Une idée certes intéressante, mais qui aura sans doute du mal à prendre racine sur notre île où 70% de la population vit en dessous du seuil de pauvreté national. Payer pour se débarrasser de ses déchets risque de ne pas d’enchanter la population. Aux Seychelles, le transport est obligatoire. Cet archipel obéît par ailleurs à un système de consignes pour les bouteilles en plastiques. Camille Mondon nous avoue toutefois que, malgré cela, l’obligation pour la population de ramener ses bouteilles en plastique était peu suivie et que c’était les personnes dans le besoin qui s’en chargeaient afin de récupérer l’argent des consignes. Le Sénégal, représenté aux Assises par Ndiaye Gueye, directeur des partenariats au sein de Sonaged, a quant à lui trouvé un autre système : transformer les anciens dépôts sauvages en points de collecte avec un agent présent sur les lieux en permanence pour aider les gens à trier. Une idée dont compte s’inspirer le Sidevam 976 via son bureau d’étude Tany. Une convention de partenariat doit d’ailleurs être signée demain entre les deux structures pour « mutualiser leurs efforts ».
290 associations ESS à Mayotte en 2017
Eirini Arvanitopoulou, la responsable Achat Socialement Responsable au sein de la Chambre Régionale de l’Economie Sociale et Solidaire, a rappelé que l’ONU avait reconnu l’ESS comme modèle à suivre pour préserver l’environnement il y a de cela un an. « L’ESS apporte des solutions innovantes pour Mayotte.
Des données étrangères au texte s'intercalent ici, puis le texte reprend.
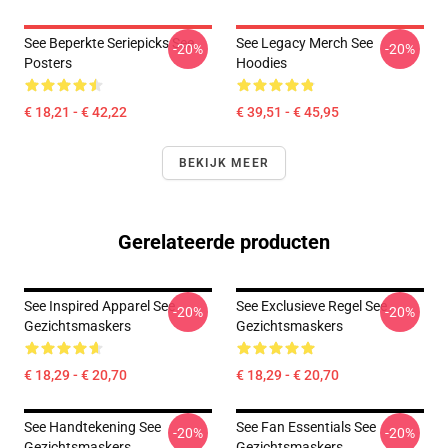
See Beperkte Seriepicks See
See Legacy Merch See
-20%
-20%
Posters
Hoodies
€ 18,21 - € 42,22
€ 39,51 - € 45,95
BEKIJK MEER
Gerelateerde producten
See Inspired Apparel See
See Exclusieve Regel See
-20%
-20%
Gezichtsmaskers
Gezichtsmaskers
€ 18,29 - € 20,70
€ 18,29 - € 20,70
See Handtekening See
See Fan Essentials See
-20%
-20%
Gezichtsmaskers
Gezichtsmaskers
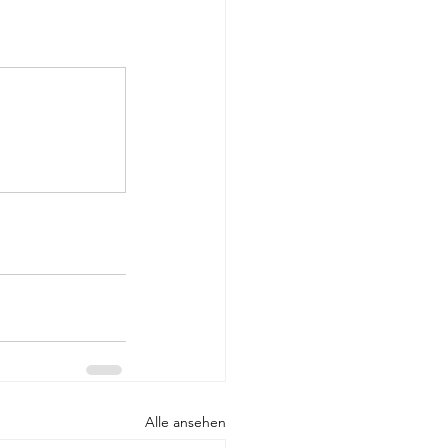
Alle ansehen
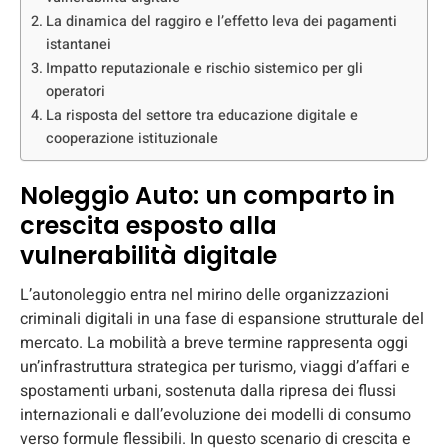
La dinamica del raggiro e l’effetto leva dei pagamenti
istantanei
Impatto reputazionale e rischio sistemico per gli
operatori
La risposta del settore tra educazione digitale e
cooperazione istituzionale
Noleggio Auto: un comparto in
crescita esposto alla
vulnerabilità digitale
L’autonoleggio entra nel mirino delle organizzazioni
criminali digitali in una fase di espansione strutturale del
mercato. La mobilità a breve termine rappresenta oggi
un’infrastruttura strategica per turismo, viaggi d’affari e
spostamenti urbani, sostenuta dalla ripresa dei flussi
internazionali e dall’evoluzione dei modelli di consumo
verso formule flessibili. In questo scenario di crescita e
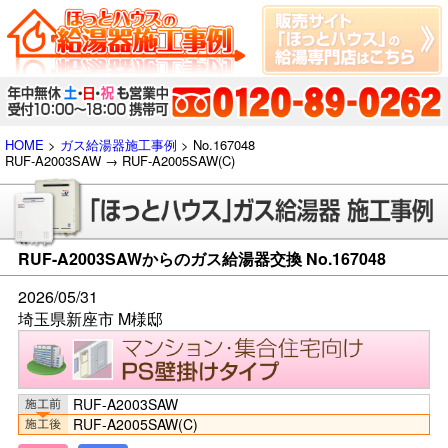
HOME
>
ガス給湯器施工事例
> No.167048
RUF-A2003SAW → RUF-A2005SAW(C)
RUF-A2003SAWからのガス給湯器交換 No.167048
2026/05/31
埼玉県新座市 M様邸
RUF-A2003SAW
RUF-A2005SAW(C)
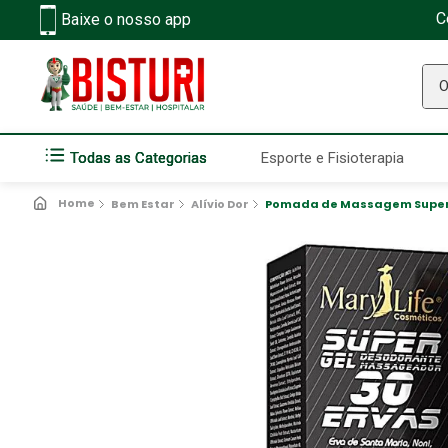
C
Baixe o nosso app
O q
Todas as Categorias
Esporte e Fisioterapia
Bem Estar
Alívio Dor
Pomada de Massagem Super Ge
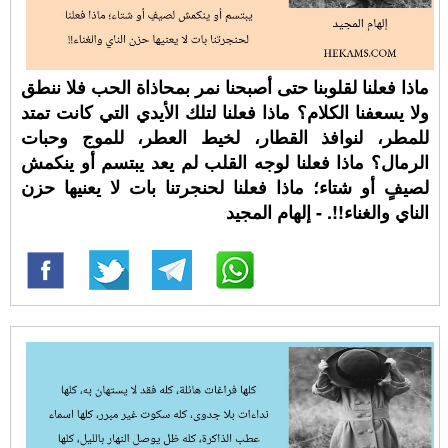
ماذا فعلنا لقلوبنا حتى أصبحنا نمر بمحاذاة الحب فلا ننطق
ولا يسعفنا الكلام؟ ماذا فعلنا لتلك الأيدي التي كانت تمتد
للمطر، لنوافذ القطار، لخيط العطر، للموج وحبات
الرمال؟ ماذا فعلنا لوجه القلب لم يعد يبتسم أو ينكمش
لصيفٍ أو شتاء؛ ماذا فعلنا لحنجرتنا بات لا يعنيها حزن
الناي والغناء!!. - إلهام المجيد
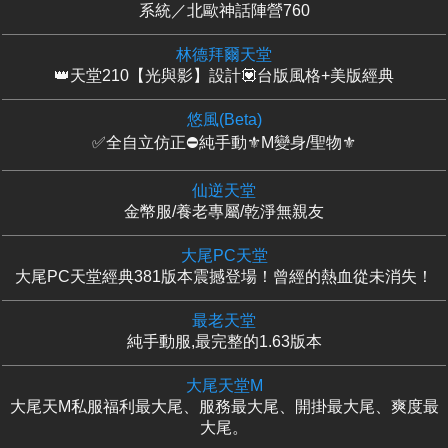
系統／北歐神話陣營760
林德拜爾天堂
👑天堂210【光與影】設計💟台版風格+美版經典
悠風(Beta)
✅全自立仿正⛔純手動⚜️M變身/聖物⚜️
仙逆天堂
金幣服/養老專屬/乾淨無親友
大尾PC天堂
大尾PC天堂經典381版本震撼登場！曾經的熱血從未消失！
最老天堂
純手動服,最完整的1.63版本
大尾天堂M
大尾天M私服福利最大尾、服務最大尾、開掛最大尾、爽度最
大尾。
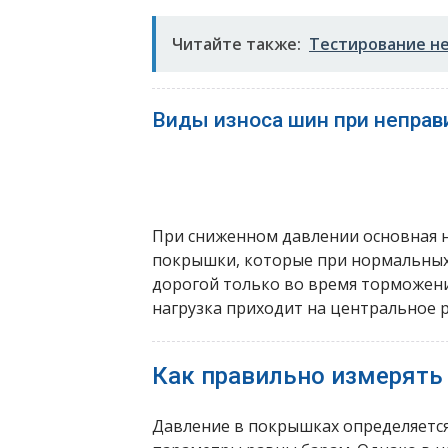
Читайте также:
Тестирование н
Виды износа шин при неправ
При сниженном давлении основная н
покрышки, которые при нормальных 
дорогой только во время торможени
нагрузка приходит на центральное р
Как правильно измерять
Давление в покрышках определяется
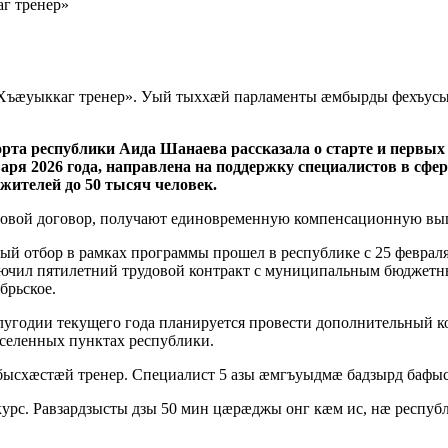
г тренер»
Хъæуыккаг тренер». Уый тыххæй парламенты æмбырды фехъусы
рта республики Аида Шанаева рассказала о старте и первых
варя 2026 года, направлена на поддержку специалистов в сф
жителей до 50 тысяч человек.
довой договор, получают единовременную компенсационную вып
й отбор в рамках программы прошел в республике с 25 февраля 
ключил пятилетний трудовой контракт с муниципальным бюджет
брьское.
олугодии текущего года планируется провести дополнительный к
аселенных пунктах республики.
схæстæй тренер. Специалист 5 азы æмгъуыдмæ бадзырд бафыс
урс. Равзардзысты дзы 50 мин цæрæджы онг кæм ис, нæ респ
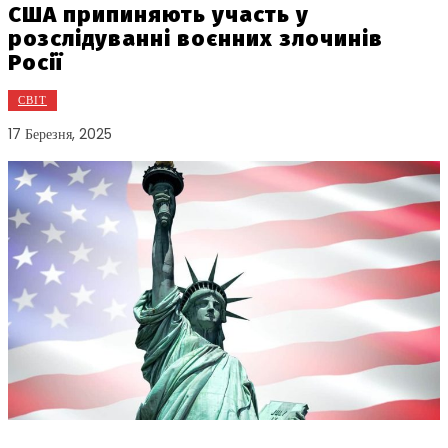
США припиняють участь у
розслідуванні воєнних злочинів
Росії
СВІТ
17 Березня, 2025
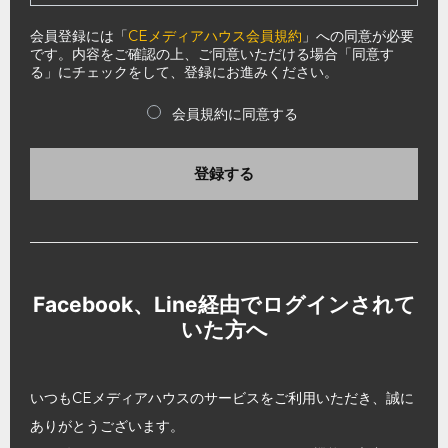
会員登録には「
CEメディアハウス会員規約
」への同意が必要
です。内容をご確認の上、ご同意いただける場合「同意す
る」にチェックをして、登録にお進みください。
会員規約に同意する
登録する
Facebook、Line経由でログインされて
いた方へ
いつもCEメディアハウスのサービスをご利用いただき、誠に
ありがとうございます。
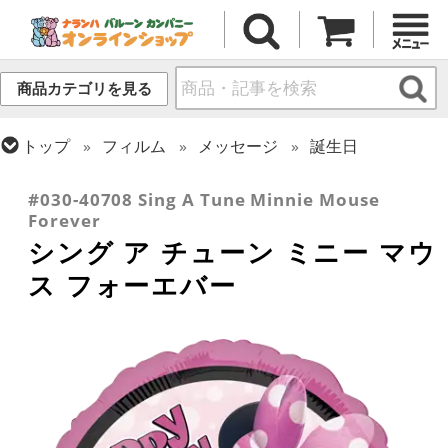
商品カテゴリを見る
トップ
フィルム
メッセージ
誕生日
トップ
フィルム
キャラクター
ディズニー
#030-40708 Sing A Tune Minnie Mouse
Forever
シング ア チューン ミニー マウ
ス フォーエバー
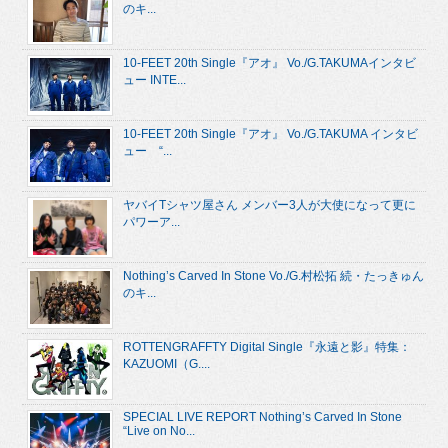
のキ...
10-FEET 20th Single『アオ』 Vo./G.TAKUMAインタビ
ュー INTE...
10-FEET 20th Single『アオ』 Vo./G.TAKUMA インタビ
ュー “...
ヤバイTシャツ屋さん メンバー3人が大使になって更に
パワーア...
Nothing’s Carved In Stone Vo./G.村松拓 続・たっきゅん
のキ...
ROTTENGRAFFTY Digital Single『永遠と影』特集：
KAZUOMI（G....
SPECIAL LIVE REPORT Nothing’s Carved In Stone
“Live on No...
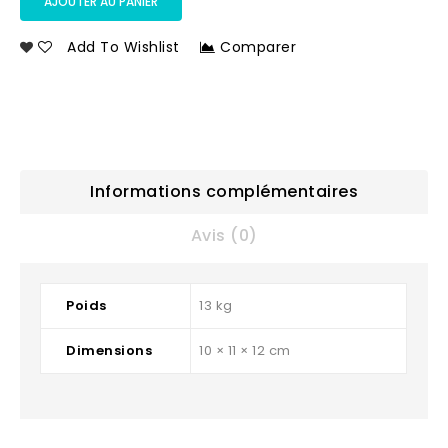
AJOUTER AU PANIER
Add To Wishlist
Comparer
Informations complémentaires
Avis (0)
Poids
13 kg
Dimensions
10 × 11 × 12 cm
Il faut cependant relativiser ce terme. Ce qui est considéré comme « banal » en métropole peut être très innovant ici », précise-t-elle en révélant qu’en 2017, 290 structures relevaient de l’économie sociale et solidaire sur le territoire. Le chiffre datant d’il y a cinq ans, elle estime qu’il y en a bien davantage à l’heure actuelle. Quelques structures relevant de ce modèle économique étaient d’ailleurs présentes aux Assises. L’ingénieur et Docteur en mécanique de chez Habit’âme a expliqué comment sa structure recyclait le plastique pour en faire des matériaux de construction. Malheureusement, pour l’instant, Habit’âme n’est technologiquement pas en mesure de recycler le PET des bouteilles d’eau, mais l’ingénieur nous a confié que l’entreprise réfléchissait à un moyen d’y parvenir en faisant venir des machines plus performantes.
L’association Kaza, quant à elle, reconditionne et revend à prix solidaire du matériel numérique. « Pour le moment nous ne sommes qu’à 15 reconditionnements par mois. C’est peu, mais nous espérons pouvoir augmenter prochainement nos capacités de production », confie son responsable. L’ESS se révèle un modèle prometteur pour la préservation de l’environnement, mais il est récent à Mayotte et la petitesse des structures actuelles ne permet pas encore de l’envisager comme solution immédiate au problème des déchets. La filière Responsabilité Elargie du Producteur, plus vulgairement appelé « principe du pollueur payeur », se met progressivement en place. Elle obligera sous peu les fabricants à prendre en charge la fin de vie de leurs produits sous peine de payer une amende.